Wozu werden dann aber allenthalben Konzilsjubiläen begangen? Wenn auf dem letzten Katholikentag eine »Konzilsgala« im TV-Format sich »historisch-heiter« erinnert (nur das Fernsehballett fehlte), ist das Konzil in nostalgischer Larmoyanz ad acta gelegt. Wer heute die tiefere Erforschung der Konzilstexte anmahnt, um angeblich ungehobene Schätze zu bergen, diffamiert fünfzig Jahre Konzilsforschung und schickt Theologen in ein aussichtsloses Rennen – weil die Theologie der Hase ist, der am Ende jeder durchhasteten Furche auf den Lehramts-Igel trifft. Ob, was Theologen heben, ein Schatz ist, bestimmt der Papst.

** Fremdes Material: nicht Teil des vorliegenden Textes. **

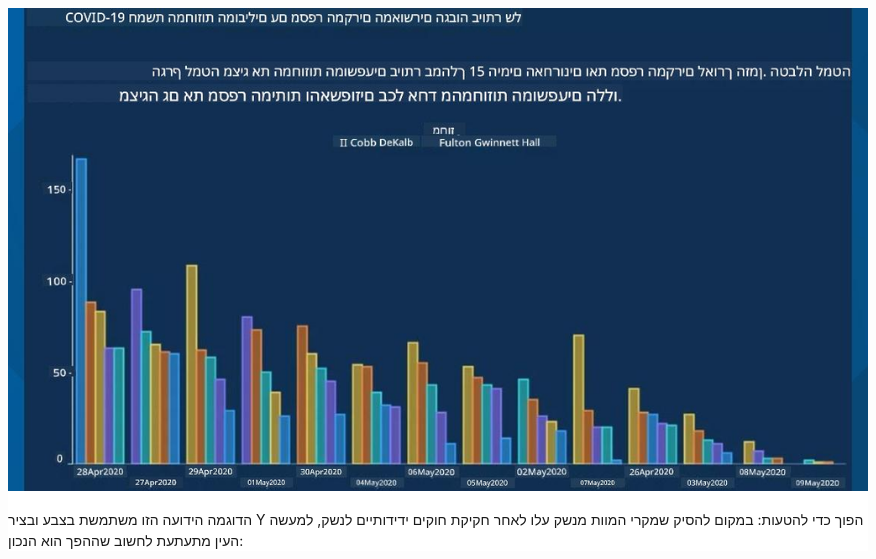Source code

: ![תרשים גרוע 2](../../../../../translated_images/bad-chart-2.62edf4d2f30f4e519f5ef50c07ce686e27b0196a364febf9a4d98eecd21f9f60.he.jpg)

הדוגמה הידועה הזו משתמשת בצבע ובציר Y הפוך כדי להטעות: במקום להסיק שמקרי המוות מנשק עלו לאחר חקיקת חוקים ידידותיים לנשק, למעשה העין מתעתעת לחשוב שההפך הוא הנכון:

Wo sich prominente Laien für Reformforderungen auf das Konzil berufen, verhalten sie sich systemstimmig und systemwidrig zugleich. Gut katholisch ist, eine Autorität zu bemühen. Nur ist das Konzil keine Autorität, die gegen das Papstprimat zieht. Und: Auch an runden Tischen werden aus Hirten keine Schafe. Die Hirten wissen das. Selbst katholische Spitzenpolitiker bleiben innerkirchlich bloße Laien.

Als Konzil von Reformen, die diesen Namen verdienen, ist das Zweite Vatikanum ein Mythos. Viele katholische Gläubige wollen sich diesen Mythos nicht nehmen lassen. Aber katholische Theologen sollten ihn nicht befördern. Die Wahrheit auszusprechen, auch wenn sie für reformwillige Katholiken schmerzlich sein mag, ist ein Gebot der Fairness.